Wraps the City of Chicago "Crimes – 2001 to Present" open dataset (Socrata resource id ijzp-q8t2; portal landing https://data.cityofchicago.org/Public-Safety/Crimes-2001-to-Present/ijzp-q8t2/about_data). 22-column schema, one row per reported crime incident (except murders, where one row per victim). Data are extracted from the Chicago PD CLEAR system, refreshed daily with a seven-day lag, and addresses are block-only redacted.

Usage

morie_datasets_chicago_crime(
  year = NULL,
  max_features = NULL,
  offline = TRUE,
  mode = c("soda2", "soda3"),
  paginate = FALSE,
  page_size = 1000L,
  max_pages = 200L,
  app_token = NULL
)

Arguments

year

Integer or NULL; server-side year filter.

max_features

Integer or NULL; cap on returned rows. When paginate = TRUE this is the total cap across all walked pages.

offline

Logical; if TRUE, return the bundled synthetic frame.

mode

One of "soda2" (default) or "soda3". Selects the API path for live mode:

  • "soda2" -> /resource/<id>.json?$where=... via .morie_dataset_socrata_fetch() (URL-param SoQL grammar).

  • "soda3" -> /api/v3/views/<id>/query.json?query=SELECT ... via .morie_dataset_soda3_query() (full SoQL passthrough). Both modes return the same 22-column schema; SODA3 is required when a derived/map view is involved (none here, but available for parity with morie_datasets_chicago_crime_map()) and for the canonical "single SoQL string" experience.

paginate

Logical; if TRUE and offline = FALSE, walk pagination in page_size chunks. SODA2 uses $offset; SODA3 uses LIMIT page_size OFFSET m baked into the SoQL.

page_size

Integer; per-page row count when paginate = TRUE. Default 1,000 (the unauthenticated SODA2 ceiling).

max_pages

Integer; safety net on paginate = TRUE walks (default 200 -> up to 200,000 rows without an app_token).

app_token

Optional Socrata app token (SODA3 only – sent as the X-App-Token header; ignored under mode = "soda2").

Value

A data.frame with the documented Socrata schema.

Details

Scale warning. As of 2026-05 the live feed carries ~8,557,071 rows (8.56M; last refreshed 2026-05-23) – too large for spreadsheet programs and slow even for programmatic pulls without filtering. Always prefer narrowing the query first (year = ... server-side filter) or paginating with paginate = TRUE + a large page_size (and ideally an app_token). A full unfiltered pull at the default page_size = 1000 would issue ~8,560 requests; with page_size = 50000 + an app_token it drops to ~172.

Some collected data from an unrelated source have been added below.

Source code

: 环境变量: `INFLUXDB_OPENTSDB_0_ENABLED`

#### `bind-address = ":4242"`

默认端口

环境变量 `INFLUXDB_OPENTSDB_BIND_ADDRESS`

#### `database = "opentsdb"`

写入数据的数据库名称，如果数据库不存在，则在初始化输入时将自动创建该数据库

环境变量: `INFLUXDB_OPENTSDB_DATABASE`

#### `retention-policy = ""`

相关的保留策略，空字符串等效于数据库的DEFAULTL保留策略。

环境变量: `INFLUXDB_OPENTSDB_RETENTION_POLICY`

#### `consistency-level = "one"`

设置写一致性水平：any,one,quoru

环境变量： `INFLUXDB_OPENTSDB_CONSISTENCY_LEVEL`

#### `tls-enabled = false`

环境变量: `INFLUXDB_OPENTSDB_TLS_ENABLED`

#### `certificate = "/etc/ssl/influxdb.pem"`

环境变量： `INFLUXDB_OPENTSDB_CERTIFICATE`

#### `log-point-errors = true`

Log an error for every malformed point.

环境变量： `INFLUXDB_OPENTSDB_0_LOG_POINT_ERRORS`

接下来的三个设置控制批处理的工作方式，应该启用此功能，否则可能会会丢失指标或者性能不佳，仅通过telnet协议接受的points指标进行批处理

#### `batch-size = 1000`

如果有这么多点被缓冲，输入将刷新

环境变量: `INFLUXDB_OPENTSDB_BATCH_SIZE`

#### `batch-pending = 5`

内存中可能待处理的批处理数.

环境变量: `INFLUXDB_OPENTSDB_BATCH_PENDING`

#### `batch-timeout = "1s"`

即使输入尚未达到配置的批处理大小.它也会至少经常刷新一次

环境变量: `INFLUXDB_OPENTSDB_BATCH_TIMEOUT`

Socrata accepts both the numeric id (/resource/ijzp-q8t2.json) and the publisher's crimes alias (/resource/crimes.json). SODA3 endpoints are also available (/api/v3/views/crimes/query.json), as are CSV variants (/resource/crimes.csv, /api/v3/views/crimes/query.csv). morie defaults to SODA2 JSON via the UUID for stability.

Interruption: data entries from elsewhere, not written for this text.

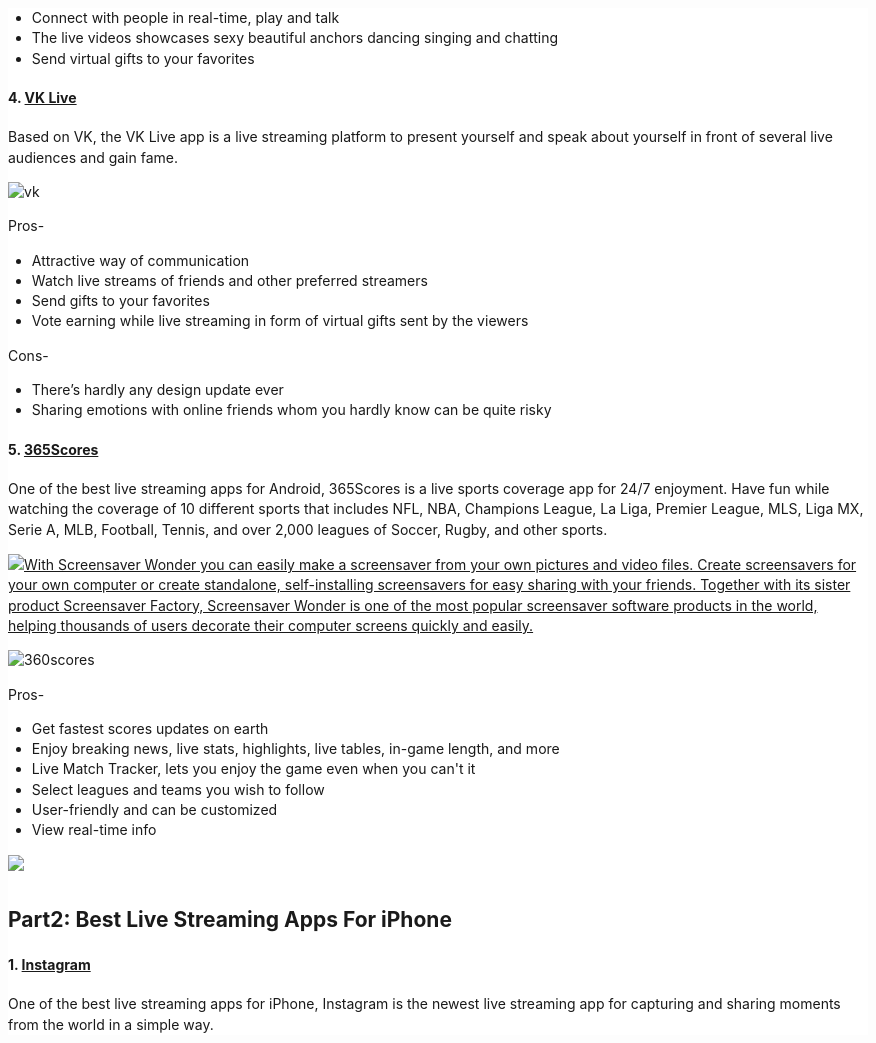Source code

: * Connect with people in real-time, play and talk
* The live videos showcases sexy beautiful anchors dancing singing and chatting
* Send virtual gifts to your favorites

#### 4. [VK Live](https://play.google.com/store/apps/details?id=com.vk.stream)

Based on VK, the VK Live app is a live streaming platform to present yourself and speak about yourself in front of several live audiences and gain fame.

![vk](https://images.wondershare.com/filmora/article-images/vk-android.JPG)

Pros-

* Attractive way of communication
* Watch live streams of friends and other preferred streamers
* Send gifts to your favorites
* Vote earning while live streaming in form of virtual gifts sent by the viewers

Cons-

* There’s hardly any design update ever
* Sharing emotions with online friends whom you hardly know can be quite risky

#### 5. [365Scores](https://play.google.com/store/apps/details?id=com.scores365)

One of the best live streaming apps for Android, 365Scores is a live sports coverage app for 24/7 enjoyment. Have fun while watching the coverage of 10 different sports that includes NFL, NBA, Champions League, La Liga, Premier League, MLS, Liga MX, Serie A, MLB, Football, Tennis, and over 2,000 leagues of Soccer, Rugby, and other sports.


<a href="https://secure.2checkout.com/order/checkout.php?PRODS=195080&QTY=1&AFFILIATE=108875&CART=1"><img src="https://www.blumentals.net/scrwonder/images/screensaver-software.png" border="0">With Screensaver Wonder you can easily make a screensaver from your own pictures and video files. Create screensavers for your own computer or create standalone, self-installing screensavers for easy sharing with your friends. Together with its sister product Screensaver Factory, Screensaver Wonder is one of the most popular screensaver software products in the world, helping thousands of users decorate their computer screens quickly and easily.</a>

![360scores](https://images.wondershare.com/filmora/article-images/360scores-android.JPG)

Pros-

* Get fastest scores updates on earth
* Enjoy breaking news, live stats, highlights, live tables, in-game length, and more
* Live Match Tracker, lets you enjoy the game even when you can't it
* Select leagues and teams you wish to follow
* User-friendly and can be customized
* View real-time info


<a href="https://shop.systoolsgroup.com/affiliate.php?ACCOUNT=SYSTOOBY&AFFILIATE=108875&PATH=https%3A%2F%2Fwww.systoolsgroup.com%3FAFFILIATE%3D108875%26RESOURCE%3D%2BSysTools%2BPDF%2BUnlocker"><img src="https://www.systoolsgroup.com/box/pdf-unlocker.png" border="0"></a>

## Part2: Best Live Streaming Apps For iPhone

#### 1. [Instagram](https://itunes.apple.com/app/instagram/id389801252)

One of the best live streaming apps for iPhone, Instagram is the newest live streaming app for capturing and sharing moments from the world in a simple way.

Cross-referenced datasets (Chicago Open Data). The 22-col schema carries geographic and crime-classification foreign keys that other Chicago datasets resolve:

beat

morie wraps via morie_datasets_chicago_police_beats() (n9it-hstw).

district

morie wraps via morie_datasets_chicago_police_districts() (24zt-jpfn).

ward

morie wraps via morie_datasets_chicago_wards() (sp34-6z76, 3UU).

community_area

morie wraps via morie_datasets_chicago_community_areas() (cauq-8yn6, 3UU).

iucr / fbi_code

morie wraps via morie_datasets_chicago_iucr_codes() (c7ck-438e, 3UU).